Regulation of Wheat Seed Dormancy by After-Ripening Is Mediated by Specific Transcriptional Switches That Induce Changes in Seed Hormone Metabolism and Signaling
Figure 5
Comparison of the transcript abundance of gibberellin (GA) metabolic genes.
The GA metabolism pathway in plants (A). Expression of probesets annotated GA metabolic genes in log2 fold change during imbibition of dormant (D-12/D-0, D-24/D-0 and D-24/D-0) and after-ripened (AR-12/AR-0, AR-24/AR-0 and AR-24/AR-0) seeds as shown in the first column of the heat map, between dormant and after-ripened seeds in both dry and imbibed states (AR-0/D-0, AR-12/D-12 and AR-24/D-24) and between water and ABA imbibed after-ripened seeds (AR-24/AR-24+ABA) as shown in the second column in each heat map (B). Determination of the fold changes in expression of each probeset is as described in Figure 2. Log2 and linear scaled fold changes in expression of the probesets and the respective P values can be found in Table S2. Relative transcript level of TaGA3ox2 in D-0, D-12 and D-24, and AR-0, AR-12 AR-24 and AR-24+ABA wheat seeds (C).
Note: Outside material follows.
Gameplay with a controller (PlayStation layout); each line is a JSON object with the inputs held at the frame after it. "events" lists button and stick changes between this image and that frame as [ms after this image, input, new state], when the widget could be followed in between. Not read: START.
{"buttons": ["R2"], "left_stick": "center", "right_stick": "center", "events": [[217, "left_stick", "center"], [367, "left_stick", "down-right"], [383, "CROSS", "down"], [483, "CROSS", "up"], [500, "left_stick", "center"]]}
Transcript level was determined using Taβactin as the reference gene, and then expressed relative to that in D-0 seeds, which was arbitrarily set to a value of 1. Data are means of 2 to 3 independent biological replicates ± SE. Different letters between seed samples within each imbibition time indicate statistically significant difference in transcript abundance at P≤0.05. GGDP, geranyl geranyl diphosphate CDP, ent-copalyl diphosphate; CPS, ent-copalyl diphosphate synthase KS, ent-kaurene synthase KO, ent-kaurene oxidase KAO ent-kaurenoic acid oxidase GA20ox, gibberellin 20 oxidase GA3ox, gibberellin 3 oxidase; GA2ox, gibberellin 2 oxidase.